When things are going well, it's human nature to relax. And it looked like the Boston Celtics were easing up too much in Game 3 of the Eastern Conference Finals against the Indiana Pacers, as they trailed by as much as 18 points on Saturday night. Then the C's switched into another defensive gear in the second half, leading to a stunning 114-111 comeback win.

In the first half, Boston was getting embarrassed defensively, letting up a whopping 42 points in the paint. That was the most the Celtics had allowed in that area in a single half all season. This all came against an Indiana team missing star point guard Tyrese Haliburton, who was out with a hamstring injury.

The second half was a different story. The Celtics held Indiana to 26 points in the paint and had nine blocks in 24 minutes. When the final buzzer sounded, Boston had 12 total blocks, while the Pacers only had one.

Even though the C's picked it up defensively, Indiana's hot-shooting was still keeping the game in its control. After Pacers point guard TJ McConnell burned Boston with another jumper, Indiana led 109-101 with 2:38 left in the fourth.
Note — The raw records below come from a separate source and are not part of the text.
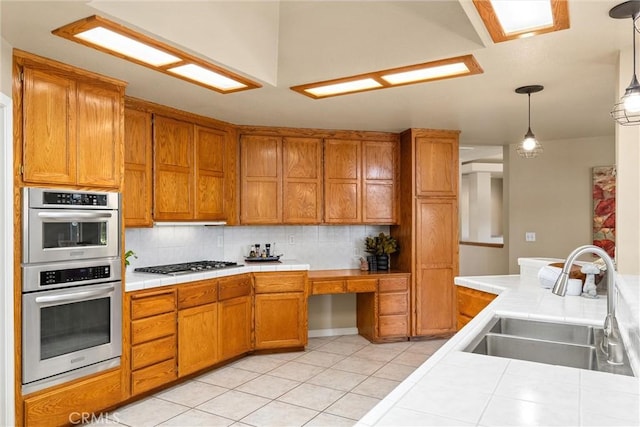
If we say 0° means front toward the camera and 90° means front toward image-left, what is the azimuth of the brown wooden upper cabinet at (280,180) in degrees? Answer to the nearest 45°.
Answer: approximately 0°

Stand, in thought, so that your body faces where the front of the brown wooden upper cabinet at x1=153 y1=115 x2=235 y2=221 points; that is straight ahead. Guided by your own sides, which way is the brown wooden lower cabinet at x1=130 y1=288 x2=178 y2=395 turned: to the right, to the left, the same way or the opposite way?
the same way

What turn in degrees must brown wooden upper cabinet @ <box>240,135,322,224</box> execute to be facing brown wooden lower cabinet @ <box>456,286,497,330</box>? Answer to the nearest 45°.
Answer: approximately 45° to its left

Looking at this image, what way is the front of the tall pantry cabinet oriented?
toward the camera

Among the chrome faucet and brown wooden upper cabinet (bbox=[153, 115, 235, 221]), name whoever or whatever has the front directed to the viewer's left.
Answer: the chrome faucet

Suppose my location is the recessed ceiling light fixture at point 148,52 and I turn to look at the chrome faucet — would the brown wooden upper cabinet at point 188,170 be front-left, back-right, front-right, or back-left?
back-left

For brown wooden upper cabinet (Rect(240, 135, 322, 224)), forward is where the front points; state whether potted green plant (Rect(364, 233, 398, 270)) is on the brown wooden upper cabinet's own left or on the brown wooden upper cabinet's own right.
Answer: on the brown wooden upper cabinet's own left

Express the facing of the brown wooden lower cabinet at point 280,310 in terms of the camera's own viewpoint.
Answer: facing the viewer

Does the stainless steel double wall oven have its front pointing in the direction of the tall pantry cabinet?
no

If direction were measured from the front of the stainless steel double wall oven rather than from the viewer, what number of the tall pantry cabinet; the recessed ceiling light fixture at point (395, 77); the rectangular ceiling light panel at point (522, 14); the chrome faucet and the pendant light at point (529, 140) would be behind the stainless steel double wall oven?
0

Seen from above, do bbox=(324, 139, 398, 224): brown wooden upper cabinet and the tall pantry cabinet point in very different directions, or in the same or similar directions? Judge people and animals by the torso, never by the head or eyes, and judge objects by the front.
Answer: same or similar directions

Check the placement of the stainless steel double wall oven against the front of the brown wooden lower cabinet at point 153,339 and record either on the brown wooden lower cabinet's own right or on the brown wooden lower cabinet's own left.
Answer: on the brown wooden lower cabinet's own right

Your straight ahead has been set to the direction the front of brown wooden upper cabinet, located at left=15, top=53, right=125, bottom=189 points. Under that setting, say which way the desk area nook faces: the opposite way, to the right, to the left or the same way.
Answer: to the right

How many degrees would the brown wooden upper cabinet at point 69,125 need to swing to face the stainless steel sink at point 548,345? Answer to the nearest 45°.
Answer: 0° — it already faces it

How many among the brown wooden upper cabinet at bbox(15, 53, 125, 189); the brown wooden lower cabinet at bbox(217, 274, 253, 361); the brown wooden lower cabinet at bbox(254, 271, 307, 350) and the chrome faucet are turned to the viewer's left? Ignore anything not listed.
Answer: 1

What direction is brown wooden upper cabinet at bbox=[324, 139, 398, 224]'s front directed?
toward the camera

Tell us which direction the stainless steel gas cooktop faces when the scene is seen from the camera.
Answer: facing the viewer and to the right of the viewer

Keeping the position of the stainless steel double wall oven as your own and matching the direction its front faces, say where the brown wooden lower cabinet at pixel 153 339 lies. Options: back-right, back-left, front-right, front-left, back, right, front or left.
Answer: left

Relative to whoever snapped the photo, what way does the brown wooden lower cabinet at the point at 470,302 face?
facing the viewer and to the left of the viewer
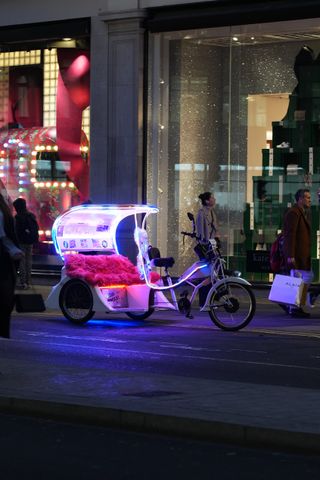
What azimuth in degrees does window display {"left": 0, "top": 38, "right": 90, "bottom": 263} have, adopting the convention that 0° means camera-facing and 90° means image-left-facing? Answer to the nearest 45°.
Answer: approximately 0°

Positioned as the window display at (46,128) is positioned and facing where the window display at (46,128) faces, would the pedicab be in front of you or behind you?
in front

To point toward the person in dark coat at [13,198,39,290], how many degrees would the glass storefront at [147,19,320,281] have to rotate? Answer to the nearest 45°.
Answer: approximately 90° to its right

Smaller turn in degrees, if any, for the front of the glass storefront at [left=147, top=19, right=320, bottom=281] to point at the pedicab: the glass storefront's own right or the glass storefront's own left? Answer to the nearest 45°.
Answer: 0° — it already faces it

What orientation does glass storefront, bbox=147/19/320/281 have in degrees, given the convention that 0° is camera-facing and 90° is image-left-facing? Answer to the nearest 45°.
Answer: approximately 0°

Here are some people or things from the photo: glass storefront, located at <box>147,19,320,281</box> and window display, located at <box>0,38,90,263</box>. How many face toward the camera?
2

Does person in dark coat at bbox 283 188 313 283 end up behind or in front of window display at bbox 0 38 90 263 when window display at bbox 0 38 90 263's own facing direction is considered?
in front
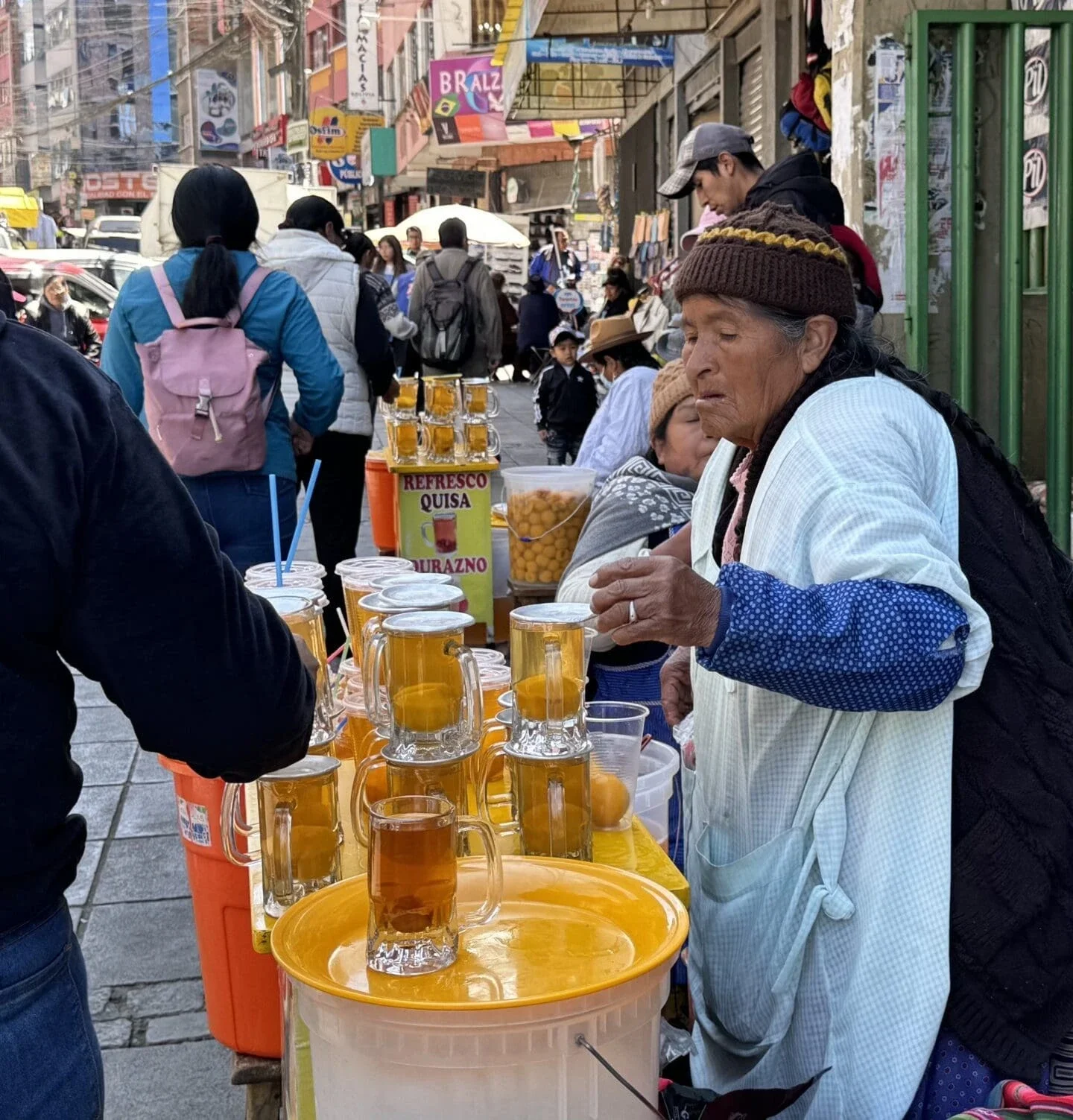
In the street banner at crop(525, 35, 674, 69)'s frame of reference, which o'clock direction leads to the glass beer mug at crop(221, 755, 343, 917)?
The glass beer mug is roughly at 12 o'clock from the street banner.

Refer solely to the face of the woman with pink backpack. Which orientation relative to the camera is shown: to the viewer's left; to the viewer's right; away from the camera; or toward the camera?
away from the camera

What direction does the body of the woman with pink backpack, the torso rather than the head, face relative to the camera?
away from the camera

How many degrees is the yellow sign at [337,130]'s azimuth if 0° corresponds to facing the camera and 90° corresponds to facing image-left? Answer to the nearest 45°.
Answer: approximately 0°

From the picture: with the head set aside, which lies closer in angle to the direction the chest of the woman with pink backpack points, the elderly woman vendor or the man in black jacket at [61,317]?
the man in black jacket

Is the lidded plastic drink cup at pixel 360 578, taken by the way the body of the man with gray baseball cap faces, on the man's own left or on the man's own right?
on the man's own left

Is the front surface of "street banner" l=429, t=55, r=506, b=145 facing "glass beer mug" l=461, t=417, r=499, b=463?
yes

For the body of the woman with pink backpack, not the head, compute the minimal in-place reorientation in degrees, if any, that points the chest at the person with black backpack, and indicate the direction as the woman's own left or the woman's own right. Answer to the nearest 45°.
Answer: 0° — they already face them

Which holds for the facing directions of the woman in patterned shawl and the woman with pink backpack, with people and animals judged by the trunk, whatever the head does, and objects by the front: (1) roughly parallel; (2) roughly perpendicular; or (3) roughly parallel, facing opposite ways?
roughly parallel, facing opposite ways
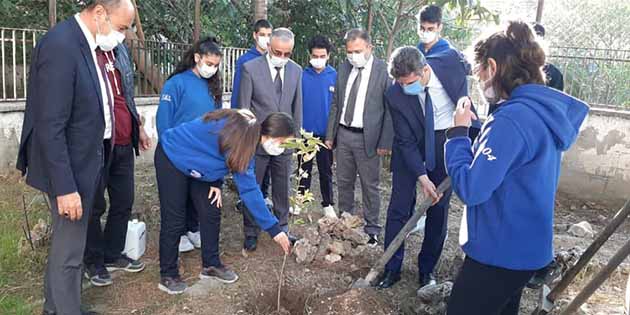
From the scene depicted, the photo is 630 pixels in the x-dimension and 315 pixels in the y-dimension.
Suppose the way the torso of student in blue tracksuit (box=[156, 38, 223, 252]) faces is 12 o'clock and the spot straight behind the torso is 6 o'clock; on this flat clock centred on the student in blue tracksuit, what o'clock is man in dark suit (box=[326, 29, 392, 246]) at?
The man in dark suit is roughly at 10 o'clock from the student in blue tracksuit.

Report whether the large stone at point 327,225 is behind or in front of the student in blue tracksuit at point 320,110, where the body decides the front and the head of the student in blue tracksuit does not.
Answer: in front

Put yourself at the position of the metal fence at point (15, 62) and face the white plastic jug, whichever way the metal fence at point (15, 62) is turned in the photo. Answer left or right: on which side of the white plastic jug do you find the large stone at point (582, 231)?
left

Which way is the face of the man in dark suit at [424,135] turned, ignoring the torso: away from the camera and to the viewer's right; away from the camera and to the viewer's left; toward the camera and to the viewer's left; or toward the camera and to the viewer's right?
toward the camera and to the viewer's left

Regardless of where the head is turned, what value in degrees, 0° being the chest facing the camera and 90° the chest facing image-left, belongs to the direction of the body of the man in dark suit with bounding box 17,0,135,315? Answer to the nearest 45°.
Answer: approximately 270°

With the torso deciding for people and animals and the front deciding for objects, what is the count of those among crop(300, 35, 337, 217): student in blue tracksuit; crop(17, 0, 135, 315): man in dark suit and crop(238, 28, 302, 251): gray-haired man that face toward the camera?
2

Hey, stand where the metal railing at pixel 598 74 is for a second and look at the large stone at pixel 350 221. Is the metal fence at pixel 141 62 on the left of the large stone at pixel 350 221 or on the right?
right

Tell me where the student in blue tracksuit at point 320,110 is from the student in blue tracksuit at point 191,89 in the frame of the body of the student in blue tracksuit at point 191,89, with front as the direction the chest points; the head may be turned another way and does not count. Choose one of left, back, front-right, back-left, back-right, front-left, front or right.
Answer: left

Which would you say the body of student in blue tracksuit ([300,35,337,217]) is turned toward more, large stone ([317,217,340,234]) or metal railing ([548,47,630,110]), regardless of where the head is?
the large stone

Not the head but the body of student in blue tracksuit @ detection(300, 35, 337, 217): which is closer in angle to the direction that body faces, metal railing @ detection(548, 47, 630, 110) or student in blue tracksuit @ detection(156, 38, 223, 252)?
the student in blue tracksuit
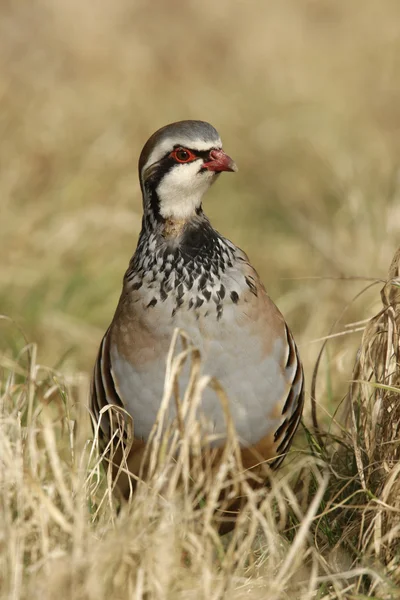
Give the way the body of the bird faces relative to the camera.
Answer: toward the camera
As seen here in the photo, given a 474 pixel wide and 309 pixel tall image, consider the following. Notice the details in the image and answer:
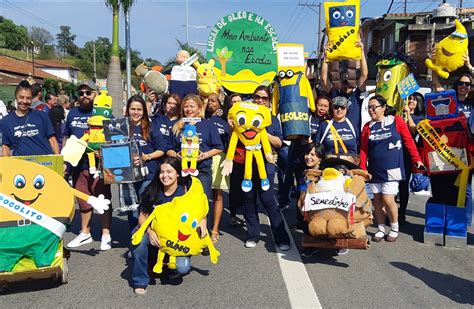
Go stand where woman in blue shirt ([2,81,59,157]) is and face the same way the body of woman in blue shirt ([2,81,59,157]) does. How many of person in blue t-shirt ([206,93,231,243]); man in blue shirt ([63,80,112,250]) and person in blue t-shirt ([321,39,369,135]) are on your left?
3

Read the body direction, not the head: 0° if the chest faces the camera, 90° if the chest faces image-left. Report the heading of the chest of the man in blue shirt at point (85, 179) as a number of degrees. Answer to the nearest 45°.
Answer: approximately 0°

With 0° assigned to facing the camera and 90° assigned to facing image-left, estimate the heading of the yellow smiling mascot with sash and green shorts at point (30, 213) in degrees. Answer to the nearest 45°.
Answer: approximately 0°

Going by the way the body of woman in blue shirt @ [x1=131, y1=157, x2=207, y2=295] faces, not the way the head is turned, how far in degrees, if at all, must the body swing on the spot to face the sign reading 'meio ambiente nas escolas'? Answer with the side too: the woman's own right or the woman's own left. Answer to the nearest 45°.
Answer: approximately 135° to the woman's own left

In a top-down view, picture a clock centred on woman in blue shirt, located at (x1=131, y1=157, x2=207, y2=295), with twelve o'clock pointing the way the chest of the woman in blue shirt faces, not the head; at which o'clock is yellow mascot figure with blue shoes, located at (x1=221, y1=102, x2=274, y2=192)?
The yellow mascot figure with blue shoes is roughly at 8 o'clock from the woman in blue shirt.

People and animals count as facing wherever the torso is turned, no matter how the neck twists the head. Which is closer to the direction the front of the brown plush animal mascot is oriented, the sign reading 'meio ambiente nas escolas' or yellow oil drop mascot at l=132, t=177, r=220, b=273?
the yellow oil drop mascot
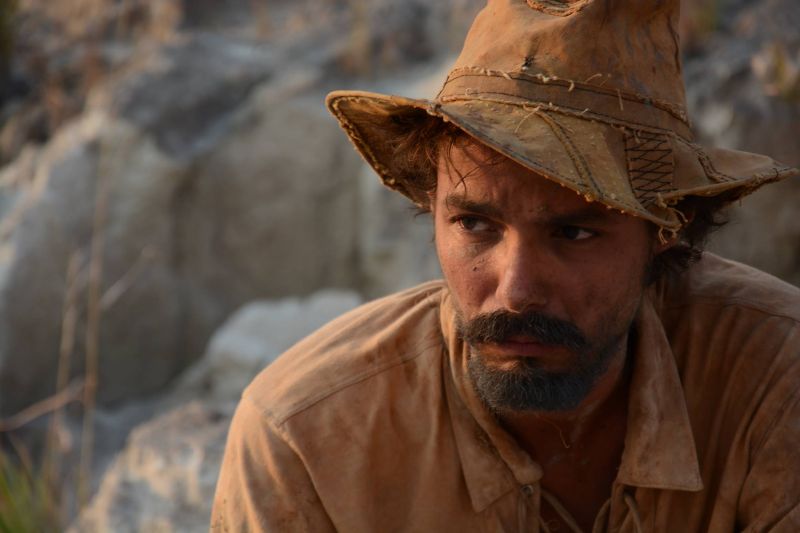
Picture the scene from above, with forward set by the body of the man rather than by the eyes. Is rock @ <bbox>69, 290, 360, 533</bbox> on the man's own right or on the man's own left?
on the man's own right

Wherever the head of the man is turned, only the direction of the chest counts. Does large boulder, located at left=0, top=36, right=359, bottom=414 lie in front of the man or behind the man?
behind

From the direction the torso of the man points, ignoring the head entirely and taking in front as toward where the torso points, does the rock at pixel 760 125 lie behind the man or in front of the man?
behind

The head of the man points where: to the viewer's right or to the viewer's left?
to the viewer's left

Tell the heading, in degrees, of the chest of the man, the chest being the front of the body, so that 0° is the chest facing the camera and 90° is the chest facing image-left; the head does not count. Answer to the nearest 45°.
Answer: approximately 0°

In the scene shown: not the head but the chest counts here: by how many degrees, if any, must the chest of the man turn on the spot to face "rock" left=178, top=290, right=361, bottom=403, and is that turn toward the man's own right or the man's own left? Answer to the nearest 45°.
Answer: approximately 135° to the man's own right
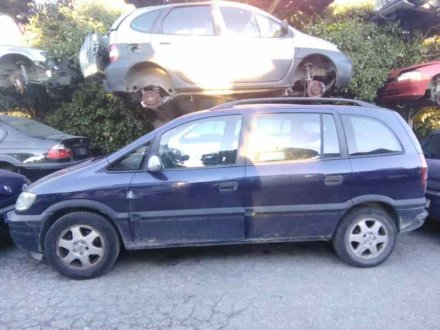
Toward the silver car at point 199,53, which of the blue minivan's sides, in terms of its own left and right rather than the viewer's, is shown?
right

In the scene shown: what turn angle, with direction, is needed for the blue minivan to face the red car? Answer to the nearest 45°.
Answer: approximately 135° to its right

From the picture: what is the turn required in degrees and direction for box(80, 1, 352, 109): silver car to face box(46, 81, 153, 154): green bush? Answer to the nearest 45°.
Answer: approximately 135° to its left

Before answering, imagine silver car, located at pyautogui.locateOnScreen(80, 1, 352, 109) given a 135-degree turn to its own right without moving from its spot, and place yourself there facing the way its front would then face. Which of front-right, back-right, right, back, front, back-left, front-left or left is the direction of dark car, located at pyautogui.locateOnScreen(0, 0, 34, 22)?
right

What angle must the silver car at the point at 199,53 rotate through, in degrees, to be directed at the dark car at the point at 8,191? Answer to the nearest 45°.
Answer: approximately 135° to its right

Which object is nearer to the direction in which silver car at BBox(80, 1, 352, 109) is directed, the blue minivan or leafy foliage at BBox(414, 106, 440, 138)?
the leafy foliage

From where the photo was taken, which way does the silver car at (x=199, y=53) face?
to the viewer's right

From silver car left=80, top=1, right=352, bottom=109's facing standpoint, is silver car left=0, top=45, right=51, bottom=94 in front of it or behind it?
behind

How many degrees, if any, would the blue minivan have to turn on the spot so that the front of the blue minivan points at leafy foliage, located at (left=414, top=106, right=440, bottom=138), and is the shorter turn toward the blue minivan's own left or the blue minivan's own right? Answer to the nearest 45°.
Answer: approximately 135° to the blue minivan's own right

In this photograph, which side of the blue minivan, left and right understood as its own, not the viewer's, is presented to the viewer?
left

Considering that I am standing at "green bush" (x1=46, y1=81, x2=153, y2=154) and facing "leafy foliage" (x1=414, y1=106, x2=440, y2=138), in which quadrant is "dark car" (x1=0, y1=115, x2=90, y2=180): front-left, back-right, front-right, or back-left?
back-right
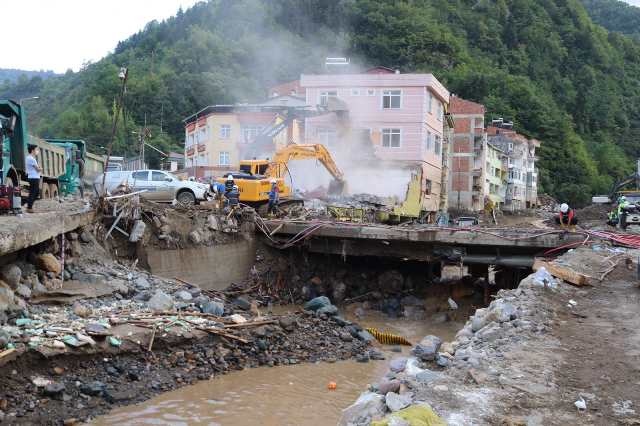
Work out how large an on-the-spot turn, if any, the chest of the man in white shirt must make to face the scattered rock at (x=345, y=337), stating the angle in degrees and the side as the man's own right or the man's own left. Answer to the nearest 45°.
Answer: approximately 45° to the man's own right

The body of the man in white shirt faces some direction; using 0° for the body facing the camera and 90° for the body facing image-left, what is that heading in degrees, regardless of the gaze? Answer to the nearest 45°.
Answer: approximately 270°

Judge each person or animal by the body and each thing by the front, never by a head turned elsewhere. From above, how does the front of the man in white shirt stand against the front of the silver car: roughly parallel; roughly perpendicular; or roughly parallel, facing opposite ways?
roughly parallel

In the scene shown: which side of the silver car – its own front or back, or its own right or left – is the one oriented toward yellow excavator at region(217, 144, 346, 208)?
front

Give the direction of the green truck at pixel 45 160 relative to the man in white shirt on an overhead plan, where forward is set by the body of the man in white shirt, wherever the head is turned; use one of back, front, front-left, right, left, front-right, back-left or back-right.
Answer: left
That was enough to give the Pacers a 93.8% win probability, according to ESPN's analytics.

The Celtics didn't give up though. They proceeded to finish the game on a 13-2 run in order to go up 3-0 in the semifinal series.

Although it wasn't smooth sailing for the majority of the contest, Celtics star Jayson Tatum never lost faith.

“You got to believe, right? We always believe we got a chance to win a game,” he told ESPN's Lisa Salters after the comeback victory. “And it's not like we’re gonna come back on one shot, one possession. We got to keep fighting.”

Tatum went on to say that the Celtics can't “relax” until the job is done. He referenced Boston nearly erasing a 3-0 deficit last season in the Eastern Conference Finals against the Miami Heat and wants his team to know this series is “not over until it's over.”

How Jayson Tatum came up huge in the Celtics' Game 3 win

From start to finish, Jayson Tatum got it done for the Celtics. He had 15 points in the first quarter and seven in the fourth quarter, ending up with 36 points overall. The five-time All-Star went 12-for-23 from the floor and 5-for-10 from deep, which was his best 3-point shooting performance all postseason.

Following an underwhelming Game 2, Tatum bounced back and managed the game well. When the Celtics needed a bucket, he was aggressive. When he drew a double team, he found the open shooter with strong passes. Perhaps the best part of his entire outing was that he had zero turnovers in 44 minutes of play. He's the first player in NBA history to have at least 36 points, 10 rebounds, and eight assists while recording zero turnovers, per Celtics in-house writer Taylor Snow.

A single play late in the fourth quarter sums up Tatum's terrific showing.

With a little over one minute remaining in regulation, Tatum drove to the basket, sucked three Indiana defenders into the paint, and dished it to center Al Horford with a behind-the-back pass. Horford, who was hot from beyond the arc, was left completely alone. Instead of forcing a tough layup, Tatum found the Celtics' elder statesman on the perimeter and made the Pacers pay for overcommitting.

Horford drained the open 3-pointer and cut the Pacers' lead down to two with 1:11 on the clock. On the very next Celtics' possession, Tatum assisted guard Jrue Holiday on a massive, and-1 layup. Once Holiday hit his free throw, Boston led 112-111 with 38.2 seconds left in the fourth quarter.

In past playoffs, opposing teams would crowd Tatum and force him to be a playmaker rather than a scorer. That worked on multiple occasions in the past, yet the 26-year-old has grown since then. He's played both roles well so far this postseason, leading the C's in both points and assists.

Saturday evening was the second time this series in which the Celtics essentially stole a win. In Game 1, Indiana was up three points with 10 seconds left and in Game 3, it led by five with 1:26 remaining.

Tatum and company will aim for a series-clinching win during Game 4 on Monday night, while the Pacers will try to avoid a sweep in their own building.